[Saved entries]
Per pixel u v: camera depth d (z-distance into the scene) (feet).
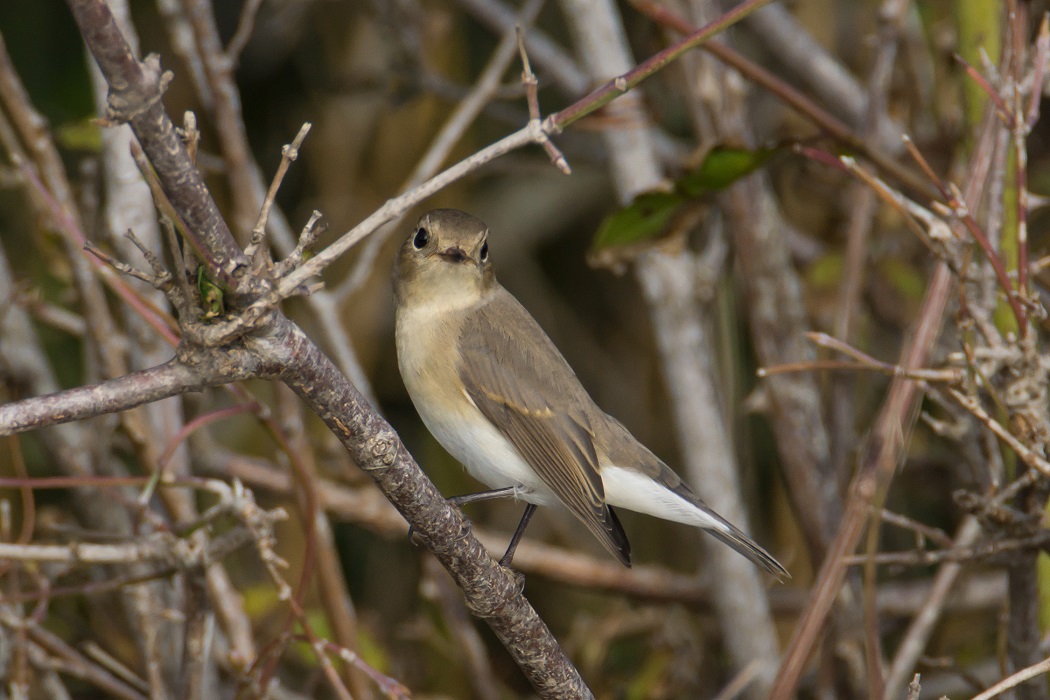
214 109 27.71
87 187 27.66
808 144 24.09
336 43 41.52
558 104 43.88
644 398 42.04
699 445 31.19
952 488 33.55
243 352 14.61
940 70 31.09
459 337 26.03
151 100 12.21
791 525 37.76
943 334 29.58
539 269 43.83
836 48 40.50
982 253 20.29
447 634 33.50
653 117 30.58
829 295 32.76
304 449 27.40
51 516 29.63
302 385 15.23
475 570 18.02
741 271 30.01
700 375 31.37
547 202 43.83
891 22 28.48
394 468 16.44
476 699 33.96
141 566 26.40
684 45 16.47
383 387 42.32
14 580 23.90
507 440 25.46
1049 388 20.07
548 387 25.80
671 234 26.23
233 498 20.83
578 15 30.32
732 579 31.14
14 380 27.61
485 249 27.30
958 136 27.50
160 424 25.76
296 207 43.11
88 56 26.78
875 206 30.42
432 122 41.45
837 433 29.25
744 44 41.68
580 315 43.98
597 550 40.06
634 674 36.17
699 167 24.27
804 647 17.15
--
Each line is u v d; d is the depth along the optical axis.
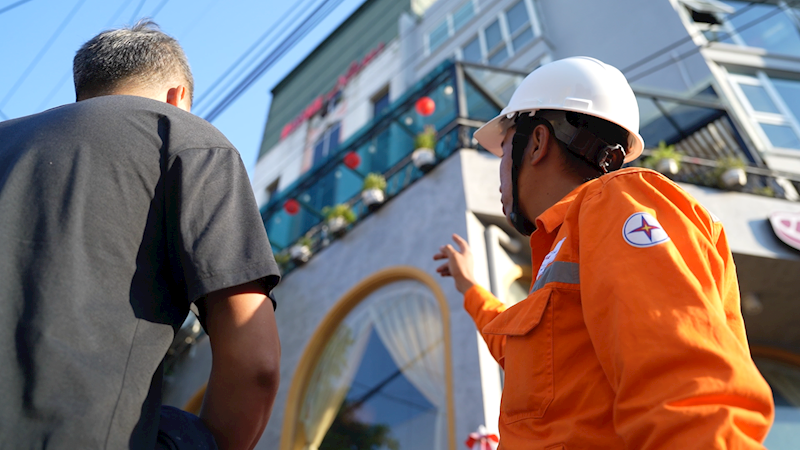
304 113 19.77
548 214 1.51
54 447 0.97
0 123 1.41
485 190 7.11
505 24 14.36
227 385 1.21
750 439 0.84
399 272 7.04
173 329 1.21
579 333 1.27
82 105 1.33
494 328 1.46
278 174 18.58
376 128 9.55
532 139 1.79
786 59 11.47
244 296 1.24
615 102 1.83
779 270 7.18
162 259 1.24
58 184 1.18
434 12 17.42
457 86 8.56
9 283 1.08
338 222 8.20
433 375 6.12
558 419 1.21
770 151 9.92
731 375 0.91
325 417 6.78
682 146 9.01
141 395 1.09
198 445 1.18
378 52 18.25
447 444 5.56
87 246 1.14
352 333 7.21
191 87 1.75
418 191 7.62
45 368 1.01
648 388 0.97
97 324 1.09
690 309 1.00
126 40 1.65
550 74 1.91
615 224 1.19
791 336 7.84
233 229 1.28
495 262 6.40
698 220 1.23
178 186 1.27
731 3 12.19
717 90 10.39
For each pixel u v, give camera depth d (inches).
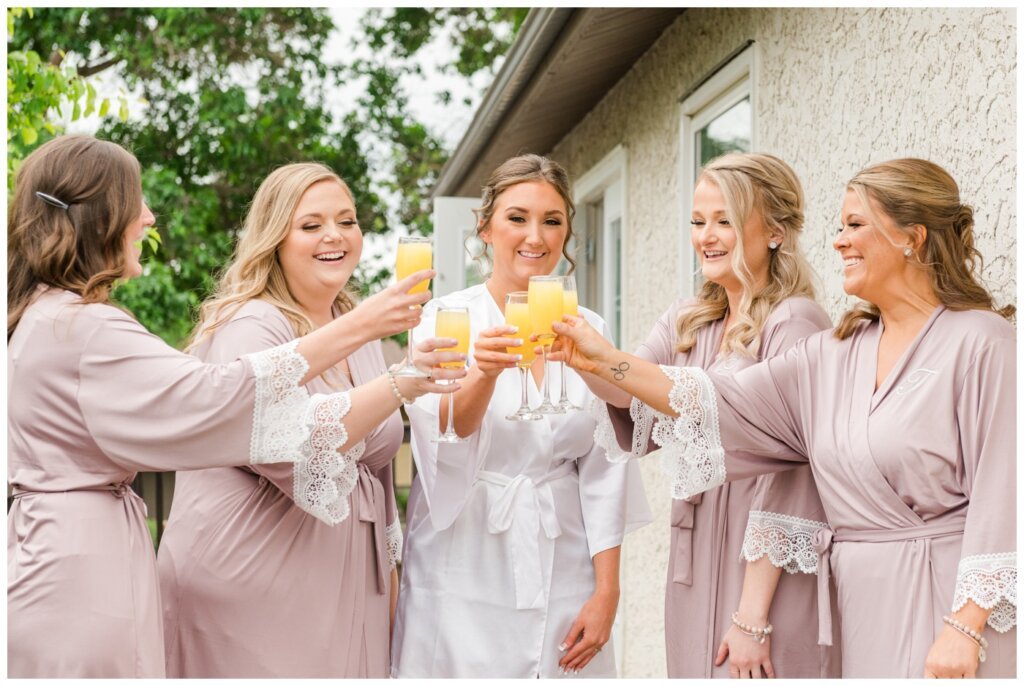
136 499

* **EXERCISE AIM**
To complete this exercise, transcribe exactly the lines above from the one that holds "Per pixel u" through the one that holds "383 387 42.32". Pictures stay out.

* **FINAL ANSWER**
Per pixel u v: camera depth d (z-distance into the scene) (feet).
214 109 27.71
87 187 27.66
808 144 24.09
336 43 41.52
558 104 43.88
644 398 42.04
699 445 31.19
952 488 33.55
243 352 14.61
940 70 31.09
459 337 26.03
151 100 12.21
791 525 37.76
943 334 29.58
539 269 43.83
836 48 40.50
982 253 20.29
447 634 33.50
653 117 30.58
829 295 32.76
304 449 27.40
51 516 29.63
302 385 15.23
475 570 18.02
741 271 30.01
700 375 31.37
547 202 43.83
891 22 28.48
394 468 16.44
476 699 33.96
141 566 26.40
684 45 16.47
383 387 42.32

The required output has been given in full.